④, if the demodulation can be correctly carried out, i is i +1, if i is less than m, step ②③ is restarted, if i is m, the RNTI is considered to be X, namely the C-RNTI value is X, the uplink data can be correctly demodulated by continuous m uplink TTIs, and the target C-RNTI is found, wherein m is an uplink continuous solution frequency threshold value, namely m uplink continuous solution pairs are reached, the current RNTI is the target RNTI, m is the value of the target RNTI, which is to avoid accidental C-RNTI error, but the false detection is correct, and the m value is set to be more than or equal to 2 because the probability of the continuous m false detections is very small.
In the positioning process, the target UE may be disconnected and reconnected, after the disconnection and reconnection, the C-RNTI is changed, an individual soldier needs to blindly check the C-RNTI again, and the process of detecting the change of the C-RNTI is as shown in FIG. 4:
①, after confirming the C-RNTI value, the individual soldier uses the information of the known uplink frequency point, the known PCI and the MCS and RB position quantity which are the same as the DCI0 in the ⑥ step of the figure 3 to demodulate the uplink data in each uplink scheduling TTI;
②, if the demodulation is successful, j is 0, go on to step ①, j is the number of continuous uplink error-solving times;
③ if it can not demodulate successfully, j equals to j +1, then judges the magnitude of j and n, if j < n, repeats steps ① - ③, n is the threshold of up continuous error-resolving times;
④ if j is equal to n (the value of n depends on the number of uplink TTIs included in the time required by one-man scanning for one week), that is, n times of uplink continuous error decoding are achieved, the target RNTI is modified, the C-RNTI is considered to be changed, the C-RNTI needs to be blindly checked again, and the step in FIG. 2 is started.

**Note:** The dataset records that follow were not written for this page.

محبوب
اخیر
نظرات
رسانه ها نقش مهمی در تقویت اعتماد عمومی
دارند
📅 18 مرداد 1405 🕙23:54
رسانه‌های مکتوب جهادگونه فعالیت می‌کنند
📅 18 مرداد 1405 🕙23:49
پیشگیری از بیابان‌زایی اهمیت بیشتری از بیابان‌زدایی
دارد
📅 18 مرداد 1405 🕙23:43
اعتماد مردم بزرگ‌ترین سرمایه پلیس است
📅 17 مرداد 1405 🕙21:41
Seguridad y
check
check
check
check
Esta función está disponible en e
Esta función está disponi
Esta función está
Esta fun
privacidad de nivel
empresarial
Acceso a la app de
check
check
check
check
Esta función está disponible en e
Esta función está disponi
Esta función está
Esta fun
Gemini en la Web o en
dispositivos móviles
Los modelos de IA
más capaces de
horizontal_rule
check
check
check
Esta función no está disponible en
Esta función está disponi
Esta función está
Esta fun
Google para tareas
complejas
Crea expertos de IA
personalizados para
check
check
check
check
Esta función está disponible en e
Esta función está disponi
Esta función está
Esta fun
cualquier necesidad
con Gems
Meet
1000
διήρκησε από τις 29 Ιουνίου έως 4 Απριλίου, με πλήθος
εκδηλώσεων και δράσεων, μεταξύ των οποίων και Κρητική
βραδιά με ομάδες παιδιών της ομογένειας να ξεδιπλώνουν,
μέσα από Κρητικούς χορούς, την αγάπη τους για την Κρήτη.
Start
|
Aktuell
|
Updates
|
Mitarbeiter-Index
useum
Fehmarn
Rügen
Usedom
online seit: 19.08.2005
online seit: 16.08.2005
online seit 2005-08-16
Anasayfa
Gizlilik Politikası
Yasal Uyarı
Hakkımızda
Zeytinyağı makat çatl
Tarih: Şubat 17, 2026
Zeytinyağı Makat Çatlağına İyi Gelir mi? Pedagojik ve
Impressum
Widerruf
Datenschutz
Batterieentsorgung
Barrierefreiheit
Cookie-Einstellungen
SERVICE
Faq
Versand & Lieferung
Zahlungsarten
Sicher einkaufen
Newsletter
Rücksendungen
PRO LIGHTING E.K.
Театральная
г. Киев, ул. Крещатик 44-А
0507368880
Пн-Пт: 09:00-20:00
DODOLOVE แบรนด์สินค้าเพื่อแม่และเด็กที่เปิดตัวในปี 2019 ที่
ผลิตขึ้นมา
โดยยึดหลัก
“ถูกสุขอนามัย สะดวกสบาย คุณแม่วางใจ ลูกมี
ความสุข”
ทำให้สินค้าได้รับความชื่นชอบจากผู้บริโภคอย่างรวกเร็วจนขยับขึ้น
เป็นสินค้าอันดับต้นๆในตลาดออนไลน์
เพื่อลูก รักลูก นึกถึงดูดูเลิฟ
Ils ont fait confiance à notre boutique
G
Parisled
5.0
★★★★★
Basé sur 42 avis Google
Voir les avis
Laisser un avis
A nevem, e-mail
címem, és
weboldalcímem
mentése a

By combining the two processes, a single soldier can correctly and blindly detect the target uplink signal and restore uplink signal demodulation after disconnection and reconnection.
Finally, it should be noted that the above embodiments are only for illustrating the technical solutions of the present invention and not for limiting, and although the present invention has been described in detail with reference to examples, it should be understood by those skilled in the art that modifications or equivalent substitutions may be made on the technical solutions of the present invention without departing from the spirit and scope of the technical solutions of the present invention, which should be covered by the claims of the present invention.